Q: The pink city, in its glorious self plays a very important part of the story, how important was to have the story set in Jaipur?

Joshi: While my own family lived in Jodhpur, Jaipur, Banswara, Bikaner and Chandigarh before leaving for America, I still have extended family throughout Jaipur. It’s a place I know, a place I can describe, a place I can always conjure in my imagination. Remnants of the British Raj and gorgeous Moghul architecture abound there.

Q: How do you think Lakshmi’s struggles will resonate with the Indian women today?

Joshi: Women from all over the world—Indian, White, Black, Hispanic, Filipino, Brazilian, Croatian—write to me daily or tell me in my discussions with virtual book groups how much the story of Lakshmi resonates with them. They find it easy to relate to women who are allowed a smaller life than is their due but who prove to be so resilient that they manage to thrive within its boundaries.

Q: At a tender age of 13, Radha has endured more than a child at that age should. Was deciding to keep her that young a conscious decision?

Joshi: In rural India, many young girls endure far more than children from Western countries; they must leave school to work or marry very young because there isn’t enough food on their family’s table for them. Reduced access to information and contraception leads to adolescent pregnancies—and the cycle of poverty repeats itself. Educating young girls to read and write can stop that cycle. Both Lakshmi and Radha benefited from the education they received from their father.
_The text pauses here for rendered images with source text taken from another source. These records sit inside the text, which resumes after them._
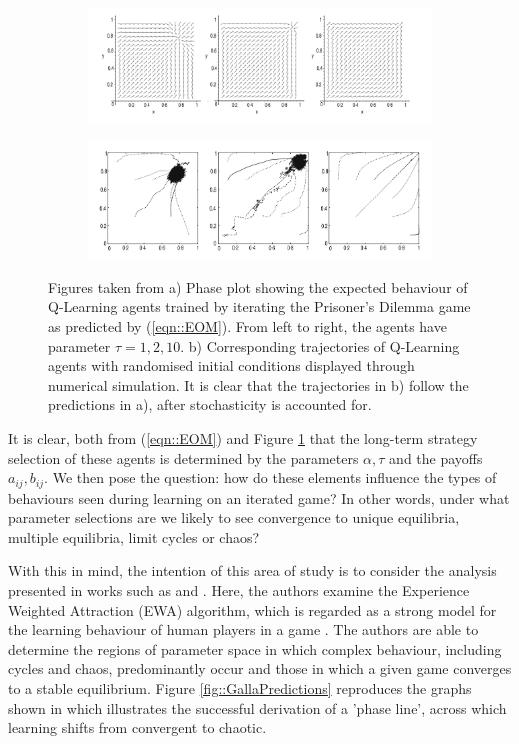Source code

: \documentclass[.../main.tex]{subfiles}
\begin{document}
	\begin{figure}[h]
		\centering
		\begin{subfigure}[b]{0.9 \textwidth}
			\centering
			\includegraphics[width=0.75 \textwidth]{Figures/Dynamics}
			\caption{}
		\end{subfigure}
		
		\begin{subfigure}[b]{0.9 \textwidth}
			\centering
			\includegraphics[width=0.7 \textwidth]{Figures/Q-Learners}
			\caption{}
		\end{subfigure}

		\caption{ \label{fig::TuylsExperiments} Figures taken from \cite{Tuyls2006AnGames} a) Phase
		plot showing the expected behaviour of Q-Learning agents trained by iterating the
		Prisoner's Dilemma game as predicted by (\ref{eqn::EOM}). From left to right, the agents
		have parameter $\tau = 1, 2, 10$. b) Corresponding trajectories of Q-Learning agents with
		randomised initial conditions displayed through numerical simulation. It is clear that the
		trajectories in b) follow the predictions in a), after stochasticity is accounted for. }
	\end{figure}	

	It is clear, both from (\ref{eqn::EOM}) and Figure \ref{fig::TuylsExperiments} that the long-term strategy selection of
	these agents is determined by the parameters $\alpha, \tau$ and the payoffs $a_{ij}, b_{ij}$. We
	then pose the question: how do these elements influence the types of behaviours seen during
	learning on an iterated game? In other words, under what parameter selections are we likely to
	see convergence to unique equilibria, multiple equilibria, limit cycles or chaos?

	With this in mind, the intention of this area of study is to consider the analysis presented in
	works such as \cite{Sanders2018} and \cite{Galla2011}. Here, the authors examine the
	Experience Weighted Attraction (EWA) algorithm, which is regarded as a strong model for the
	learning behaviour of human players in a game \cite{Camerer2009}. The authors are able to
	determine the regions of parameter space in which complex behaviour,
	including cycles and chaos, predominantly occur and those in which a given game converges to a
	stable equilibrium. Figure \ref{fig::GallaPredictions} reproduces the graphs shown in \cite{Sanders2018} which
	illustrates the successful derivation of a 'phase line', across which learning shifts from
	convergent to chaotic.
\end{document}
Q: It took several years of research for the book to come together, did the story line ever change from what you had started with during this course?

Joshi: The story changed in many ways throughout the decade. While Lakshmi’s character remained virtually the same, Hari’s changed drastically. I altered the relationship between Lakshmi and Samir in different ways before settling on the version you see in the book. The arc of each character deepened and became more complex. Scenes got tighter. Parvati redeemed herself. The sisters fought more, fought less.

Q: Lastly, what kind of books are you reading during this lockdown, any you would like to recommend?

Joshi: During lockdown, I’ve been so busy with virtual book clubs and podcast interviews—125 at last count!—and working on the sequel,The Royal Jewel Cinema, will be in bookstores July, 2021. So I read less than usual. Currently, I’m currently reading The Perfect Scent. It’s part of my research for the third book in the trilogy, which centers on Radha as a perfumer living in France. I can hardly wait for readers to check out the entire trilogy!